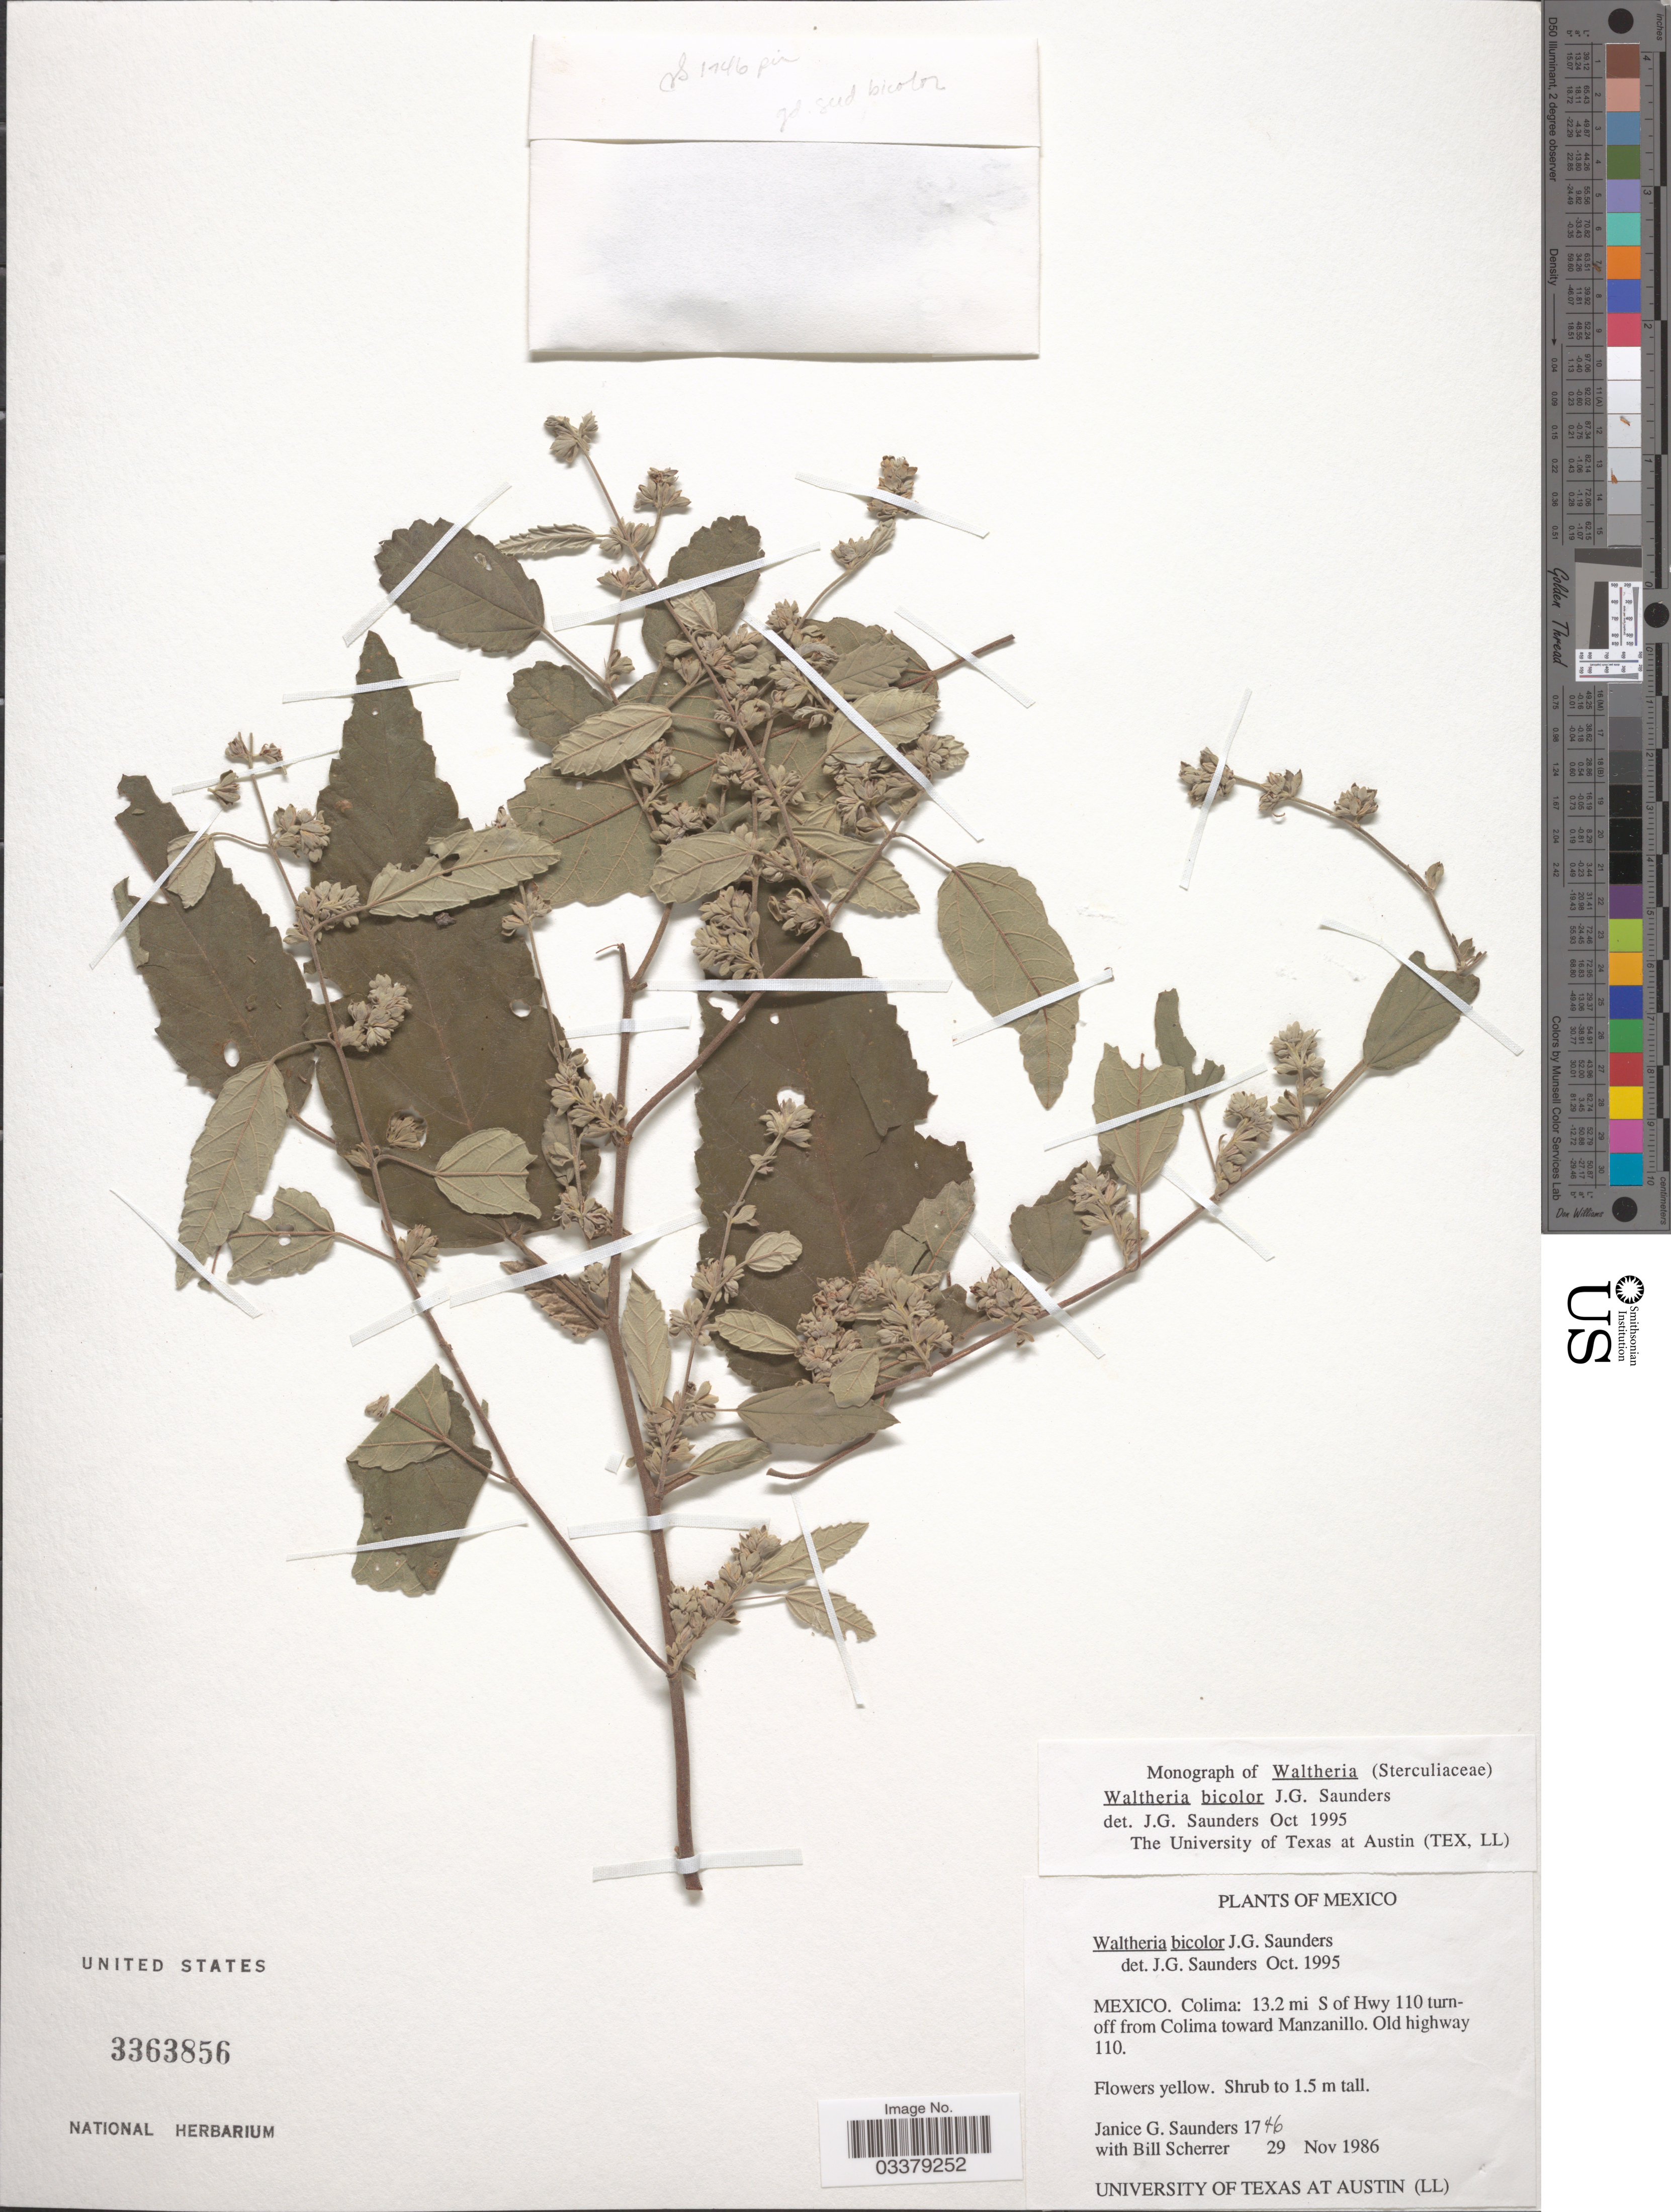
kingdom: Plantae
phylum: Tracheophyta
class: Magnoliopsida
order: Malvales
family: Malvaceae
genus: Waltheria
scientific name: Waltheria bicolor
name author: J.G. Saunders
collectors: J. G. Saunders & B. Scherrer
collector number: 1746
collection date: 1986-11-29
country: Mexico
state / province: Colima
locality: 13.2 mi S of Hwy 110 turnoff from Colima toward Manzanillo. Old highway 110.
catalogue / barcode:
□ □ □ □
## PROBLEM STATEMENT
Could you echo back every item above word for word, leaving out the pictures?

## ANSWER TO THE PROBLEM
kingdom: Plantae
phylum: Tracheophyta
class: Magnoliopsida
order: Malvales
family: Malvaceae
genus: Waltheria
scientific name: Waltheria bicolor
name author: J.G. Saunders
collectors: J. G. Saunders & B. Scherrer
collector number: 1746
collection date: 1986-11-29
country: Mexico
state / province: Colima
locality: 13.2 mi S of Hwy 110 turnoff from Colima toward Manzanillo. Old highway 110.
catalogue / barcode:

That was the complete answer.